The Hottest Dishes of the Tartar Cuisine by Alina Bronsky ⭐️⭐️
Bronsky has a real gift for creating characters who feel like real human beings. Unfortunately, the lead charactr of this book is such a vile person that it's hard to want to read about her. Not much happens in the book, and it ends pretty abruptly. I did enjoy the peek at life in Dagestan after the fall of Communism, but not enough to recommend the book to others.
Glaciers by Alexis M. Smith ⭐️⭐️
This novella chronicles one day in the life of a vintage loving bibliophile in Portland. It sounds like exactly the kind of thing I would love, but this book seriously dragged, even though it was only eighty pages. Now I can barely remember it.

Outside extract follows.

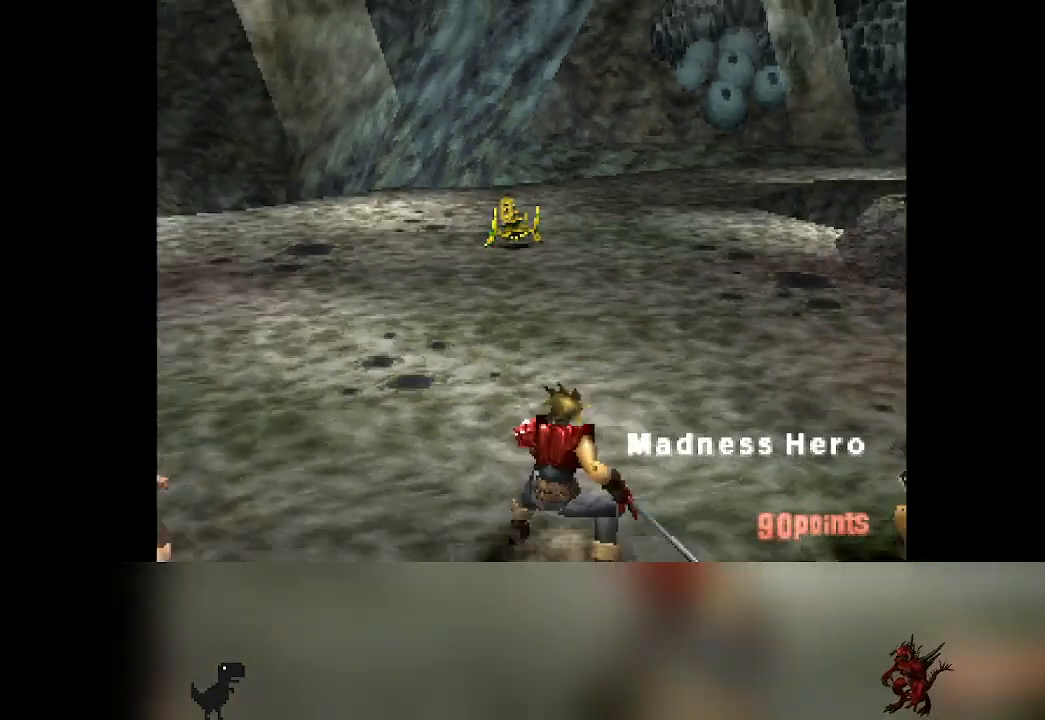
{"dt_ms": 500, "buttons": [], "left_stick": "center", "events": []}
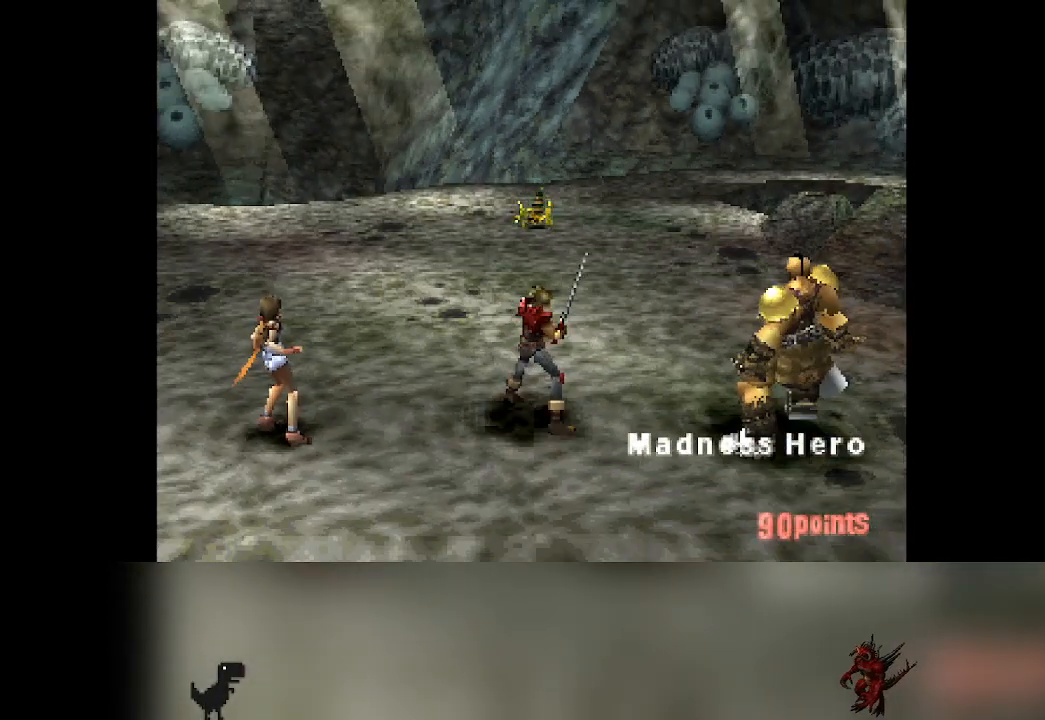
{"dt_ms": 500, "buttons": [], "left_stick": "center", "events": []}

A Clash of Kings and A Game of Thrones by George R. R. Martin ⭐️⭐️
Sorry fandom! I tried to love these books, but I did not succeed. I feel about them the same way I do about Lord of the Rings: this dude needs an editor, and probably also a thesaurus. I'll only devote my precious reading time to books this long if every single word needs to be there. These books don't meet that standard.
Canada by Richard Ford ⭐️⭐️\
What was this book doing on NPR's best books of the year list? The plot sounded interesting enough: twins' lives take an unexpected turn when their parents decide to rob a bank. Unfortunately, there's not one likeable character in the whole book, and a lot of events just left me feeling...icky.
The Yellow Birds by Kevin Powers ⭐️
I tried to like this critical darling written by an Iraq war veteran. Maybe the relentless (and undeserved) comparisons to The Things They Carried threw me off, or maybe it was the impossibly ornate sentences that actually said nothing. No thanks.
Snow by Orhan Pamuk ⭐️
Orhan Pamuk writes pretentious and dull books. I really, really tried with this novel about a down-on-his-luck poet sent to investigate a string of teenage suicides in a remote region of Turkey. When three Turkish people told me they hated the book too, I decided it was okay to stop.